_RECORD SET_
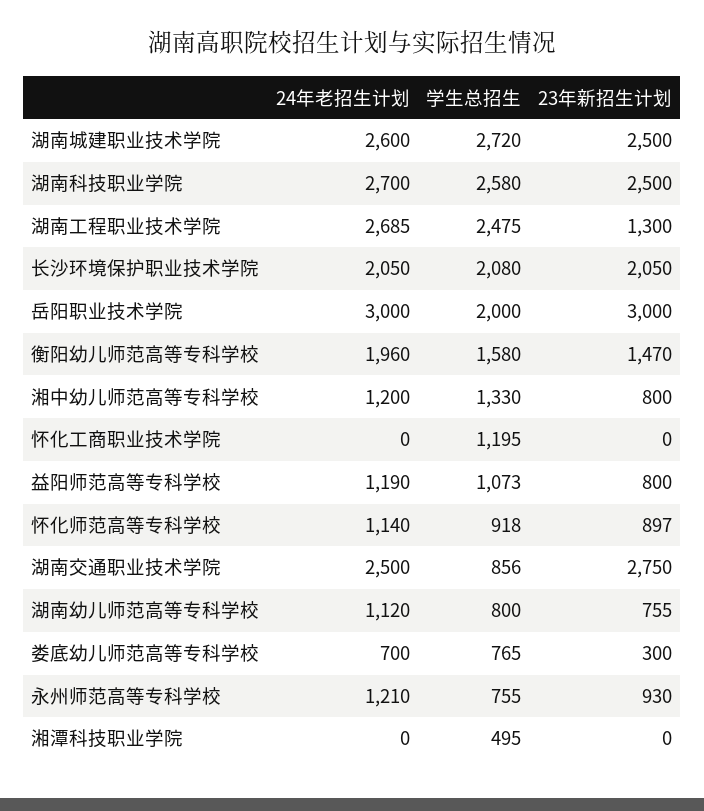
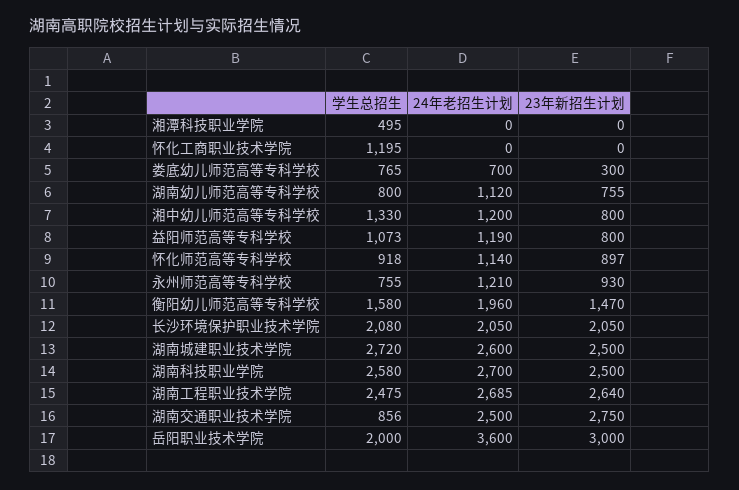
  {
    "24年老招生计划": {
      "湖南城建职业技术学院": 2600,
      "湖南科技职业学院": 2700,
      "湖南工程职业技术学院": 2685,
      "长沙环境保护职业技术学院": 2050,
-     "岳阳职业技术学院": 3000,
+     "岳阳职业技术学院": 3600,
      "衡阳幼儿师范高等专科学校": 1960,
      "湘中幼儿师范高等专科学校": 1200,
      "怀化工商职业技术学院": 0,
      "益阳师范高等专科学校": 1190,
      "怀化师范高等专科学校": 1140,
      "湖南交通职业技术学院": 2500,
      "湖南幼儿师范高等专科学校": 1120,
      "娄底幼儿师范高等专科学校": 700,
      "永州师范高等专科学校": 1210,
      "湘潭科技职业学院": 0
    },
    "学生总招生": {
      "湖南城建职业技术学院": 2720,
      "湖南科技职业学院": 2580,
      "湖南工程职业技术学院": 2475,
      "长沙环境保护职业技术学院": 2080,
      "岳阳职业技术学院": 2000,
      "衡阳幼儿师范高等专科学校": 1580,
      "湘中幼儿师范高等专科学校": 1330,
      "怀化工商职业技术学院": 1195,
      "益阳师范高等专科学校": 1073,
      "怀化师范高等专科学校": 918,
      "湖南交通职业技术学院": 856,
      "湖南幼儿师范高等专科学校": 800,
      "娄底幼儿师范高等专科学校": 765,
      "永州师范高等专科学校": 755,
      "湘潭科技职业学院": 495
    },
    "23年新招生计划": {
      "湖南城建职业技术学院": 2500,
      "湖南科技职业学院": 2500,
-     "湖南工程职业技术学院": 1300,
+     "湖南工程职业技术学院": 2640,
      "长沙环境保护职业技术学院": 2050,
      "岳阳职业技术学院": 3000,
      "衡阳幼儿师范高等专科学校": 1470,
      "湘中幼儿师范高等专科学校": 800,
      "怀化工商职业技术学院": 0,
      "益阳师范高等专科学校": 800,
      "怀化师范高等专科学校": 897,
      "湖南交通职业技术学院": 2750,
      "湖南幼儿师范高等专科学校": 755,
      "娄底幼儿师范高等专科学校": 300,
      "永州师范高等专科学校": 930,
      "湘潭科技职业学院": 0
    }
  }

--

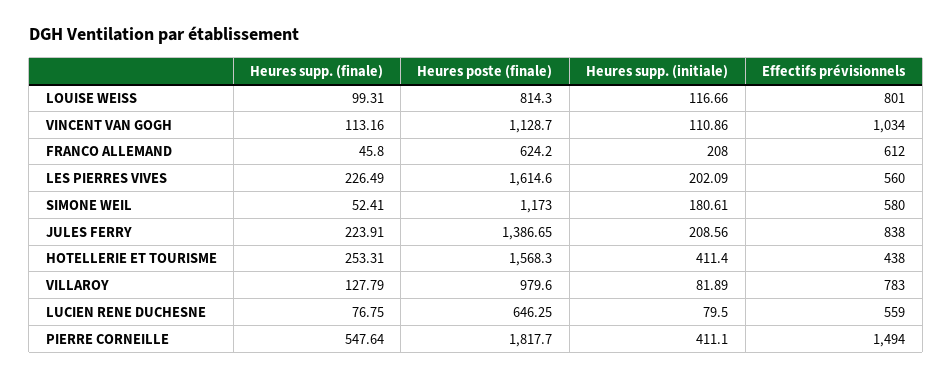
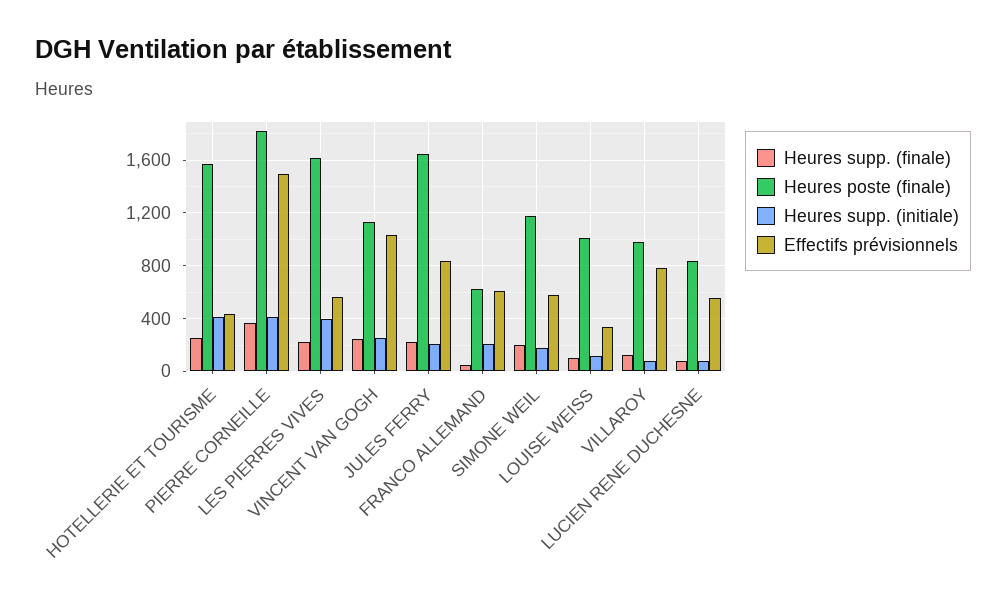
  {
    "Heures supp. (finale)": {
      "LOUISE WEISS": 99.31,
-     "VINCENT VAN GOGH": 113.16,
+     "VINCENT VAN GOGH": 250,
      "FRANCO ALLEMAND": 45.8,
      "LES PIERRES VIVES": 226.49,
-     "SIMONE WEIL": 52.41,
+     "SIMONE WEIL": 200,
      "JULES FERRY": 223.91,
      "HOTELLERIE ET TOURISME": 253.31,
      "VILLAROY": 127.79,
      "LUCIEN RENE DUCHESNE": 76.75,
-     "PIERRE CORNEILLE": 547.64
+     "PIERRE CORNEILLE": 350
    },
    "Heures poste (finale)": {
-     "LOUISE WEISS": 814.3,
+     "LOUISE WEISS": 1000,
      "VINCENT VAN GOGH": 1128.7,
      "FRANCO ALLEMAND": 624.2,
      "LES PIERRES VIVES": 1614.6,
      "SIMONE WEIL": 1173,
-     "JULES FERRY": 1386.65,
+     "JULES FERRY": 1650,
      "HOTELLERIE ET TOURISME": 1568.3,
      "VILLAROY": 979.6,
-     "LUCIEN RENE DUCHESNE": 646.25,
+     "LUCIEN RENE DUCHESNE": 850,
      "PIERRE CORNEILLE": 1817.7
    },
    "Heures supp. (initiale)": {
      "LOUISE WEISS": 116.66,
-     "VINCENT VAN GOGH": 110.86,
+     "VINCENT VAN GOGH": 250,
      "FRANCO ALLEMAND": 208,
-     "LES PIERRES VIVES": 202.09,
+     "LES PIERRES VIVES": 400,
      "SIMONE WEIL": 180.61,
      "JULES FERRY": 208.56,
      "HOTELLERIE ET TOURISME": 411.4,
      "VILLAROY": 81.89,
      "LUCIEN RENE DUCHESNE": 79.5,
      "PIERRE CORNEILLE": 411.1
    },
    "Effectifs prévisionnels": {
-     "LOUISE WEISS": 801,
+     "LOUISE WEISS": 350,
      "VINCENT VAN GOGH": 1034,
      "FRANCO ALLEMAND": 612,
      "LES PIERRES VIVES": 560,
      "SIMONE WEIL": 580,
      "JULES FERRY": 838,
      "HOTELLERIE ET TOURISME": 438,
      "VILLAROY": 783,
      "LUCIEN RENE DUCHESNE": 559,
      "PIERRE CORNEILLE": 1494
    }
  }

_EXERCISE DESCRIPTION_
How many lines in the records above contain the word "FERRY"? Give only the number.

_REPLY TO THE TASK_
5